Instead, she prefers to leave the limelight to chief executive Juergen Geissinger, who presided over Schaeffler's successful takeover of rival FAG Kugelfischer seven years ago.

Small town, big ambition

A cobblestone street in Herzogenaurach
Herzogenaurach is also the base for Adidas and PumaImage: AP

The group's latest move also sheds light again on the prominent position that Herzogenaurach occupies on Germany's business map. With a population of just 23,000, the town is also home to leading sports goods-to-fashion groups Puma and Adidas. The Schaeffler group is the town's biggest employer.

The Schaeffler group is not listed on the stock exchange and like many other members of Germany's Mittelstand was not widely known before it revealed its plan to take control of Continental.

## WHAT IS ASKED
1. Retype the Schaeffler passage from "Small town, big" down to "town's biggest employer.".
2. Extend the passage on the Schaeffler group, starting after its last sentence.
The entries that follow have nothing to do with this.

## ENTRIES SUPPLIED
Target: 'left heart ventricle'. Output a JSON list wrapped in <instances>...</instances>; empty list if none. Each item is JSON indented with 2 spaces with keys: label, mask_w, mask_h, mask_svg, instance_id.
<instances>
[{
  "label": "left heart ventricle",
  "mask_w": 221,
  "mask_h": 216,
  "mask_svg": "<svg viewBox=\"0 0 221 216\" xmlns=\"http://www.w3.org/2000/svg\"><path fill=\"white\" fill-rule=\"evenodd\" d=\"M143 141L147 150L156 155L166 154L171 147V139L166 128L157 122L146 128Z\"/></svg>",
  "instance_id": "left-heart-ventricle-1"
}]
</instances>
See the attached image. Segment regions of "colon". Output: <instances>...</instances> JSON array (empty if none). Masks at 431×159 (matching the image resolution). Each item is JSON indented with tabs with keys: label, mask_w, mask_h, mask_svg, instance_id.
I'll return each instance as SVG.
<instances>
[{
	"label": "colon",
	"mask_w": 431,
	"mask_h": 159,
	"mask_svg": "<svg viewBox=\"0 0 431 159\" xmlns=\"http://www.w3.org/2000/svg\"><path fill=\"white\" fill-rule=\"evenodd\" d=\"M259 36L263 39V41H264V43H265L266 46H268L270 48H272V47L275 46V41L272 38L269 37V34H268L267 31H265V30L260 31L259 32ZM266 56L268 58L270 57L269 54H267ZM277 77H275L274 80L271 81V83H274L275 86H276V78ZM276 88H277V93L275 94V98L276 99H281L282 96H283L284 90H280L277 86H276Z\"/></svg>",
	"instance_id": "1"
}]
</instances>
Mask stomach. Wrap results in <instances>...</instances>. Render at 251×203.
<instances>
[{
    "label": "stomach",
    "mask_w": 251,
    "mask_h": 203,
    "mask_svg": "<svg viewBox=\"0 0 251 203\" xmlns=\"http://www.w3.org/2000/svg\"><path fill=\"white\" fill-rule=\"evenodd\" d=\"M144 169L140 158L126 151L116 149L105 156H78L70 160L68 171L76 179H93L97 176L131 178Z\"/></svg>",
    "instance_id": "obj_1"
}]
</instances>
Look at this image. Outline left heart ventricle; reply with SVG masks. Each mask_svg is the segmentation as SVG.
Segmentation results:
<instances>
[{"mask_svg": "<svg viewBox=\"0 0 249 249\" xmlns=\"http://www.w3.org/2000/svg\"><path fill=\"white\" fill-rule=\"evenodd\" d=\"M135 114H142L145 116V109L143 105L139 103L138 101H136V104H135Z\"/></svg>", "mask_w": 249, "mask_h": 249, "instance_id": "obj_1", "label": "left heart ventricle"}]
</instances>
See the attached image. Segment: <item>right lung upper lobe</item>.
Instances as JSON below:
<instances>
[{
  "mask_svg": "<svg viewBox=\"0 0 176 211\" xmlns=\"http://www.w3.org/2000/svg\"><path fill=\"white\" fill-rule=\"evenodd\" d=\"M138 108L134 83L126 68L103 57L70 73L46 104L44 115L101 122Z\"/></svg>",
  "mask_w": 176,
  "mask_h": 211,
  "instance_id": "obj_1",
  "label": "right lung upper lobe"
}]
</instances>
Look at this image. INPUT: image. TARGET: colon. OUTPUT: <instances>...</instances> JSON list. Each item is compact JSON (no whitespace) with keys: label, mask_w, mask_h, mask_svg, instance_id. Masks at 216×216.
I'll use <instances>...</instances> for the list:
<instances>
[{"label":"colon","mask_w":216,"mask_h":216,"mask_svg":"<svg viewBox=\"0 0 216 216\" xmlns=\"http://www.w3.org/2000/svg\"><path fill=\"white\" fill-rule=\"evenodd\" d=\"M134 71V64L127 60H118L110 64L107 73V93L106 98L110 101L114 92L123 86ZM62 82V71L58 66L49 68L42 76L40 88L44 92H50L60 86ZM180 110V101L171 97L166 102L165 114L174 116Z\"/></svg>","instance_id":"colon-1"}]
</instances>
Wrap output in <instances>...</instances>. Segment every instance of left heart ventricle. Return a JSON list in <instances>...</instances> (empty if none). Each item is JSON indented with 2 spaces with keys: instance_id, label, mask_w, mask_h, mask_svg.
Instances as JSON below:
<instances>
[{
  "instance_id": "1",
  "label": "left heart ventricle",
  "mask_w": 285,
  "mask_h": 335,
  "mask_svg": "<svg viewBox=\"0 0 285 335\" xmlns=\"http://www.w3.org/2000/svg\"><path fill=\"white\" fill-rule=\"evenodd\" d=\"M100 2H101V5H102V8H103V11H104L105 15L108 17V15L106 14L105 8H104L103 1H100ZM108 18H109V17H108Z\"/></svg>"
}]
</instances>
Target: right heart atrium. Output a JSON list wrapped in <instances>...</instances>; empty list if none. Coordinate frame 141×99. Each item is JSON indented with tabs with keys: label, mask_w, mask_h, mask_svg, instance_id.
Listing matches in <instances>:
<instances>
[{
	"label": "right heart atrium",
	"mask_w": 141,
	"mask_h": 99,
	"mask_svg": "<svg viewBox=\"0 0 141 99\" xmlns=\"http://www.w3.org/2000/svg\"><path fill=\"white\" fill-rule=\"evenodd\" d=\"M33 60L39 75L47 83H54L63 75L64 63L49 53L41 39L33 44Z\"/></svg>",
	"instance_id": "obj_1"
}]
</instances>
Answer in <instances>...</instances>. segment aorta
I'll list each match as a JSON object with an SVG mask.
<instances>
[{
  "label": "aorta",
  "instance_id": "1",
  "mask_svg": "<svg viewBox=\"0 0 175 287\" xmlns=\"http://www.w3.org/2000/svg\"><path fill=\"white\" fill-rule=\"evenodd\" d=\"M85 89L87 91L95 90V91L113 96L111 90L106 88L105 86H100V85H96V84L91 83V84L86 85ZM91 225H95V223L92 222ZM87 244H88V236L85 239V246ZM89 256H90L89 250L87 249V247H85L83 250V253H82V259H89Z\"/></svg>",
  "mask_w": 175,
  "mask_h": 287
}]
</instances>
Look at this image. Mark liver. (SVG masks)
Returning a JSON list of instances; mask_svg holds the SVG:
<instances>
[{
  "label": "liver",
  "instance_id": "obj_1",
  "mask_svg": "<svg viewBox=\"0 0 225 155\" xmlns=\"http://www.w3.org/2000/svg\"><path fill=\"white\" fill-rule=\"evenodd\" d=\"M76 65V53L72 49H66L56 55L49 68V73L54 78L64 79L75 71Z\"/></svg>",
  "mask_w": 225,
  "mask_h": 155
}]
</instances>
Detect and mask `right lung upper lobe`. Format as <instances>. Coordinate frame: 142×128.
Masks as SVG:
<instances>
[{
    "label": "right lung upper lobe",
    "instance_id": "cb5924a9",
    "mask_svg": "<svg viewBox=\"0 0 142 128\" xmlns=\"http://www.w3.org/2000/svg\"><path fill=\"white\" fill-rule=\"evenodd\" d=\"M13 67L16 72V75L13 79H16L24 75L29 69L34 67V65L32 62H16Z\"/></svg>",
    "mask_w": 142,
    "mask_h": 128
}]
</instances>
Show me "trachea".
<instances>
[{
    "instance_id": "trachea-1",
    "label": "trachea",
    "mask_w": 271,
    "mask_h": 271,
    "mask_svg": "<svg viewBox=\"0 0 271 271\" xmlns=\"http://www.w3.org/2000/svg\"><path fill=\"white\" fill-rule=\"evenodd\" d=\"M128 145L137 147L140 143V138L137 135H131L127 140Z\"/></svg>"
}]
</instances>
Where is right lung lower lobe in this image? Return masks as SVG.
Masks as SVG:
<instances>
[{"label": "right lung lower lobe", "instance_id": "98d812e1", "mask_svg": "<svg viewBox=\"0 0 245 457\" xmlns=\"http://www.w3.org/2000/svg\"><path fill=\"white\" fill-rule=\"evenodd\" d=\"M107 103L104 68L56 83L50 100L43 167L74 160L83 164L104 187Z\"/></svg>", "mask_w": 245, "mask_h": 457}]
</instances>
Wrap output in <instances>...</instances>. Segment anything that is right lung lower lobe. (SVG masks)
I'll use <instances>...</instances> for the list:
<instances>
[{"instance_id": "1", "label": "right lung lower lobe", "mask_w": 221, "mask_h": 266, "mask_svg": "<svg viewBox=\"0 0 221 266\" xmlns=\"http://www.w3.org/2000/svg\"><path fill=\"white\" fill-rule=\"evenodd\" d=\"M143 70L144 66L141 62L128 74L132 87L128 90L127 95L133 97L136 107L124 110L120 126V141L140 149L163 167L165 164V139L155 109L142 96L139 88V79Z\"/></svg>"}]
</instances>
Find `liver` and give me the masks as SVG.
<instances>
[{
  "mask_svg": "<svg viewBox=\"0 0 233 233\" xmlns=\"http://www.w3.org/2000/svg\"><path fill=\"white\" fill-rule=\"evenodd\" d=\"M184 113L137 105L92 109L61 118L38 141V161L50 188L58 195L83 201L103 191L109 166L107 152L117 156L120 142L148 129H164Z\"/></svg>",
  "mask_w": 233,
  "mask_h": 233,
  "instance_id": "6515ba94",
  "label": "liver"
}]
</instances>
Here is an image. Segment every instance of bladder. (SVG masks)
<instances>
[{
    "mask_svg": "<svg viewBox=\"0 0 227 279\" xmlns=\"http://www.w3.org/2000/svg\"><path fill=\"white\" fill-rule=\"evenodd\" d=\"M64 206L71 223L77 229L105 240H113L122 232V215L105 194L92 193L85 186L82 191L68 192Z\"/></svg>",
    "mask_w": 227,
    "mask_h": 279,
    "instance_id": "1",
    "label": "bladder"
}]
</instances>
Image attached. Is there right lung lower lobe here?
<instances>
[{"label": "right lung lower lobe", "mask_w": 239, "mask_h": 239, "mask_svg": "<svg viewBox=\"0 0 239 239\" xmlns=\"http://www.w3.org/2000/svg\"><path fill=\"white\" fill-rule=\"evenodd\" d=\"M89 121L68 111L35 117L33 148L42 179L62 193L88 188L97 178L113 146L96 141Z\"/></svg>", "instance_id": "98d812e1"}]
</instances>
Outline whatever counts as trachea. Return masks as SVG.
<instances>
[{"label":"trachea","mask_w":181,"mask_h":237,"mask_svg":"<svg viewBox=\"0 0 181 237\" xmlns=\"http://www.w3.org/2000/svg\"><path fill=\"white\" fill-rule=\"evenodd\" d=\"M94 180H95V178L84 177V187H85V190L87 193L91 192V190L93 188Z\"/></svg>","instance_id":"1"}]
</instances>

## TASK-BY-TASK OUTPUTS
1.
Small town, big ambition

A cobblestone street in Herzogenaurach
Herzogenaurach is also the base for Adidas and PumaImage: AP

The group's latest move also sheds light again on the prominent position that Herzogenaurach occupies on Germany's business map. With a population of just 23,000, the town is also home to leading sports goods-to-fashion groups Puma and Adidas. The Schaeffler group is the town's biggest employer.

2.
Schaeffler's combined workforce of about 66,000 is less than half that of Continental's 150,000 employees, with the Schaeffler bid sending ripples across the political establishment in the state of Lower Saxony where the tire maker is based.

A slump in the car industry and an 11-billion euro acquisition last year has helped to drive down Continental's shares, leaving the group exposed to possible takeover attacks. Continental's shares have halved in value over the last 12 months.

However, Continental's confirmation that it had held talks with Schaeffler sent the tire maker's stock hurtling back up.